Mas os críticos dizem que este processo significou pouco mais do que mudar o nome do partido, uma vez que muitos dos seus ideais permaneceram os mesmos – os seus líderes tornaram-se simplesmente menos vocais e agressivos em algumas questões.
Por tudo isto, Marine Le Pen continua marcada pelas opiniões radicais que expressou sobre temas como a imigração, o nacionalismo e o Islão.
Portanto, segundo especialistas, a escolha de Jordan Bardella como novo rosto do partido não foi por acaso.
Deputado ao Parlamento Europeu desde 2019, o jovem político é neto de avós italianos e tem bisavó argelina – o que é sublinhado pela sua campanha em mais uma tentativa de se afastar do passado racista.
Bardella diz ainda que crescer numa comunidade desfavorecida e conviver com o flagelo das drogas, da pobreza, da ilegalidade e da imigração descontrolada o fez acreditar que só a direita radical tinha a resposta.
E de acordo com Pascal Humeau, profissional de formação de mídia que trabalhou com Bardella durante quatro anos, Le Pen rapidamente percebeu como a formação do jovem poderia ser útil para o partido.

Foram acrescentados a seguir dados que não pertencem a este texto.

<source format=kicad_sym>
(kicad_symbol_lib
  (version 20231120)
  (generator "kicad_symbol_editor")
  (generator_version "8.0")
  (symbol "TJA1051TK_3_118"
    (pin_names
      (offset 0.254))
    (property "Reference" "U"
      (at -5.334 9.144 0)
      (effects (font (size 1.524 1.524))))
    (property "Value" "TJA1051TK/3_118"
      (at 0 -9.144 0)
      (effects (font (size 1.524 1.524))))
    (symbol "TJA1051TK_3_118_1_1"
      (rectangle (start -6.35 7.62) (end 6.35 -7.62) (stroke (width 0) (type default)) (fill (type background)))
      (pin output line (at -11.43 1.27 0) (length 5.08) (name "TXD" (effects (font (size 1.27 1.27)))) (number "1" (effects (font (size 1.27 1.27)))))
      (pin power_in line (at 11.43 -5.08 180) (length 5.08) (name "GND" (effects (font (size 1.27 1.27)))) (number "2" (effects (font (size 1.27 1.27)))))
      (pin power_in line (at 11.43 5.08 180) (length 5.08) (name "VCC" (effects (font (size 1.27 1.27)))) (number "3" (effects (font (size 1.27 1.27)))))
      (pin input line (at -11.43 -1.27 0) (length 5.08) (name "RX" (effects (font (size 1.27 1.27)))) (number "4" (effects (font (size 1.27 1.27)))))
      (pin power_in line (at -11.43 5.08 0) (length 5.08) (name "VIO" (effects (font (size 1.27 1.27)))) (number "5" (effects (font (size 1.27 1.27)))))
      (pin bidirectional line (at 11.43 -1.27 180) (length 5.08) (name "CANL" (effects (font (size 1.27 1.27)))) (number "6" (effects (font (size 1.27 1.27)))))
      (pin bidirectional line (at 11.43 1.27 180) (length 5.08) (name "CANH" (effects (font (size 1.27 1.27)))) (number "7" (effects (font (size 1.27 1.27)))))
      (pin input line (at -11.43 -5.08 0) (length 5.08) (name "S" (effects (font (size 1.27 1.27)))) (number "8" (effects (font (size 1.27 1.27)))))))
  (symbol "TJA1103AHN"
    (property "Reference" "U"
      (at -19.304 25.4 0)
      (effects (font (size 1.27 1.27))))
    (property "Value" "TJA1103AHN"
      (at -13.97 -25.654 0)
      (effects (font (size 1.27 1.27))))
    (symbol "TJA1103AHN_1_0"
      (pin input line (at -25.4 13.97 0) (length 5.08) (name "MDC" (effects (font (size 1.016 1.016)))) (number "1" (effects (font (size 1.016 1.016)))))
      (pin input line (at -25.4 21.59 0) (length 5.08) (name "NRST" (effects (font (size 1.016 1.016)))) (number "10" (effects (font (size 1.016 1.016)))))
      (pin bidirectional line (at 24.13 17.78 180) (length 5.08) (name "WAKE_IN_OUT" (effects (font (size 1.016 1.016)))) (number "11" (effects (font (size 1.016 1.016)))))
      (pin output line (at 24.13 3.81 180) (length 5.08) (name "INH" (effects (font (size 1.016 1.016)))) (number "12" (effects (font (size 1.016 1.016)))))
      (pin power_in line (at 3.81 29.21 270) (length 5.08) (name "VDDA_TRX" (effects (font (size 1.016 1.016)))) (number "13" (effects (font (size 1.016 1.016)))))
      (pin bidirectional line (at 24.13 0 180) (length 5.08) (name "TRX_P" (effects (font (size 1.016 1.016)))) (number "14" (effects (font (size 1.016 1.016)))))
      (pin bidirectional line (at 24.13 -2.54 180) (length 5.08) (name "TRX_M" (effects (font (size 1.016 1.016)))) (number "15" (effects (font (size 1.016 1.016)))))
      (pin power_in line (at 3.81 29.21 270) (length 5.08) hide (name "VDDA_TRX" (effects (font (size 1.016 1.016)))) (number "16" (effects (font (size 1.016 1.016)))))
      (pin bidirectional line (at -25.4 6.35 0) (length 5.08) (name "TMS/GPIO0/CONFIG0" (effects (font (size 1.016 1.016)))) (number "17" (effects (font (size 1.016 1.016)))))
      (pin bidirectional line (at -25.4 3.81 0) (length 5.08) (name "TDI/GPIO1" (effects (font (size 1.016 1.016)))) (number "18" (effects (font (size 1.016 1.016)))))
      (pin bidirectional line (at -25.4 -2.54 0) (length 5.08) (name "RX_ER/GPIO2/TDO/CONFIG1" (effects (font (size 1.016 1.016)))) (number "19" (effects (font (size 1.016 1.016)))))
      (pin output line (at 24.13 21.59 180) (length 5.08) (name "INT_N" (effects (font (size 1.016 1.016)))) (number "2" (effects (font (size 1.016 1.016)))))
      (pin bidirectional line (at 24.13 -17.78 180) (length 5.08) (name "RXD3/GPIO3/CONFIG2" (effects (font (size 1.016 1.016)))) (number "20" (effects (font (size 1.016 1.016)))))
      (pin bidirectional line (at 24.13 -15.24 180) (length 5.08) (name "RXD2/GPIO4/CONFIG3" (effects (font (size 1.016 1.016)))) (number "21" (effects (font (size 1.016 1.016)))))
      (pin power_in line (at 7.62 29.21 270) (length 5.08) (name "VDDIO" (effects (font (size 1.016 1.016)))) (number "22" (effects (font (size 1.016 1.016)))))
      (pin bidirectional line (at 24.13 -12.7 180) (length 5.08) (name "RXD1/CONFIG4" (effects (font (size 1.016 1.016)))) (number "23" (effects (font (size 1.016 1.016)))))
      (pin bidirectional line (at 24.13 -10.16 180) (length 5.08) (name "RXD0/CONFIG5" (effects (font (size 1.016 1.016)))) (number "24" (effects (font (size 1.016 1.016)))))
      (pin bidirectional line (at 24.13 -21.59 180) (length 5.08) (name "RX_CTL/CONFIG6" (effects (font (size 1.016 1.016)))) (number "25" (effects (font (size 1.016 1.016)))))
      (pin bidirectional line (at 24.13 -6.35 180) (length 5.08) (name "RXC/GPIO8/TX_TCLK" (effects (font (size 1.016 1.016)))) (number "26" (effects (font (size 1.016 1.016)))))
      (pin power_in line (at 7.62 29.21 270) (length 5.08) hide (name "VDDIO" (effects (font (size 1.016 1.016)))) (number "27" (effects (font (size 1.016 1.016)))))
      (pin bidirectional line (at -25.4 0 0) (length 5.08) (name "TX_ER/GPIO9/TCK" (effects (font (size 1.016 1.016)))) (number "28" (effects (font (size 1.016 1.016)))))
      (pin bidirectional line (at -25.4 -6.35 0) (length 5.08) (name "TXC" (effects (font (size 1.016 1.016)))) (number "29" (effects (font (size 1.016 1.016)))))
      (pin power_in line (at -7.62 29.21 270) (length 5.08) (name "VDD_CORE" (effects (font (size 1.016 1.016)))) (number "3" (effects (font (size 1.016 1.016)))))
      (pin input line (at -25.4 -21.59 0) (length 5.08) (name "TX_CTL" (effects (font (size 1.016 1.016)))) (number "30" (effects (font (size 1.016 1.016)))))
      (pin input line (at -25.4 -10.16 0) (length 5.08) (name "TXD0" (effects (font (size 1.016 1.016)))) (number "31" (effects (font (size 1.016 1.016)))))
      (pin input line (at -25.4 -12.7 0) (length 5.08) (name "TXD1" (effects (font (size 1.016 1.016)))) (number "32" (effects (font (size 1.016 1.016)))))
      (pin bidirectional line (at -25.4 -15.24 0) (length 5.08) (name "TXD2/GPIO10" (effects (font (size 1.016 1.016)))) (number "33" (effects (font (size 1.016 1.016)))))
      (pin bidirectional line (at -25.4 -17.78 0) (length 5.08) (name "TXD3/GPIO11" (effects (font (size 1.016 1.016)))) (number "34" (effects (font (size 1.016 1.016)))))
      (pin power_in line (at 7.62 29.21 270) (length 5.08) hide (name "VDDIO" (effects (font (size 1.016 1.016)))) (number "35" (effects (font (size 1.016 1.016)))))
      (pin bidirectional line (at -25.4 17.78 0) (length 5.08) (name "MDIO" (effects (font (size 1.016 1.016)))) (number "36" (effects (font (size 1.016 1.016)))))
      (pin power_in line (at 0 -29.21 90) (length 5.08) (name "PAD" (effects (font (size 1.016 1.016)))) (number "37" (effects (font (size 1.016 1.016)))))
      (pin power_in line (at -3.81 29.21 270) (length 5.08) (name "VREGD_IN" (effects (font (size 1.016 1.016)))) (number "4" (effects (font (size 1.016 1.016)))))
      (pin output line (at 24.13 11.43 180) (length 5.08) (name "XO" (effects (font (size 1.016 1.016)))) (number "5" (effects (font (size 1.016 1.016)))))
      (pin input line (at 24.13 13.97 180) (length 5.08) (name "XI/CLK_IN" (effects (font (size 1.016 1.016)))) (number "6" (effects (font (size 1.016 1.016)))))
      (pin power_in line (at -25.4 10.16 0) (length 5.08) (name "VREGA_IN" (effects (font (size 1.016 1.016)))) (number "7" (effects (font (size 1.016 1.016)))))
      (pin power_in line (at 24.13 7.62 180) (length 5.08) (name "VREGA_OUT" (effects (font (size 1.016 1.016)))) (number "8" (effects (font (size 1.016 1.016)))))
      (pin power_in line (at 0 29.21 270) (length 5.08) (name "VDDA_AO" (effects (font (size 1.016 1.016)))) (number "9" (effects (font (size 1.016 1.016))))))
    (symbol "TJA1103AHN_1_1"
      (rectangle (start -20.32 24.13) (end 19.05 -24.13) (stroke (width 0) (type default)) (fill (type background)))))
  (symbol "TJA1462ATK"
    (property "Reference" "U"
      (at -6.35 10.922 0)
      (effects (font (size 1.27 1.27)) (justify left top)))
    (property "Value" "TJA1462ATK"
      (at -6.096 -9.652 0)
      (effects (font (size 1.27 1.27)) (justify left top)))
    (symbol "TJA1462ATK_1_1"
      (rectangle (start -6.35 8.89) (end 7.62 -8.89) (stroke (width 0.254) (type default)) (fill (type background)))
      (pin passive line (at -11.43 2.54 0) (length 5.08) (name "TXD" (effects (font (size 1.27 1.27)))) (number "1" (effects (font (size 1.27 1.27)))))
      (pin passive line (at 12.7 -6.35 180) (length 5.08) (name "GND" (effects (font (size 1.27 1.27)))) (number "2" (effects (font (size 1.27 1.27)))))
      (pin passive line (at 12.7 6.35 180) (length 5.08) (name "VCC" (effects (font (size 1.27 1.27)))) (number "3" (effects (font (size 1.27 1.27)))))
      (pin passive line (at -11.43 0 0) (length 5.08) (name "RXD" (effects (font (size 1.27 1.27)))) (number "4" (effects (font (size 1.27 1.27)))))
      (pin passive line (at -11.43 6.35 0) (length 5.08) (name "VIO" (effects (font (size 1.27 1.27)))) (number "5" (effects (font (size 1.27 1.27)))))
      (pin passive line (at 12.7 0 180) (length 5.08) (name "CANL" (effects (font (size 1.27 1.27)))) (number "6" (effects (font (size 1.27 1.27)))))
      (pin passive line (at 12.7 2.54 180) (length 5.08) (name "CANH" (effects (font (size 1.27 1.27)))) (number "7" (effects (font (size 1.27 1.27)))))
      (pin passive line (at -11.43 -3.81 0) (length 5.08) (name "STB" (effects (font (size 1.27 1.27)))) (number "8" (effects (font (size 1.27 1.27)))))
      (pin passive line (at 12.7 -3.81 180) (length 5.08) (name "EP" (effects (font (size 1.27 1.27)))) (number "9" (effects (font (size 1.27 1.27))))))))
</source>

Mas Humeau está longe de elogiar Bardella. Os dois se separaram após uma discussão sobre dinheiro, então sua opinião precisa ser encarada com cautela. Hoje ele descreve o líder da Reunião Nacional como um “produto de marketing”.
O francês tem mais de 1,7 milhão de seguidores no TikTok – e parte de seu sucesso atual é atribuído à sua capacidade de atrair e reter eleitores por meio das redes sociais.
“Ele é um político que mobiliza as redes sociais e o faz de uma forma muito confortável. Isso é algo que tem contribuído significativamente para o perfil dele. Você não sabe exatamente o que ele está propondo, mas você vê isso em todos os lugares”, explica Vincent. Lebrou, professor da Universidade de Franche-Comté.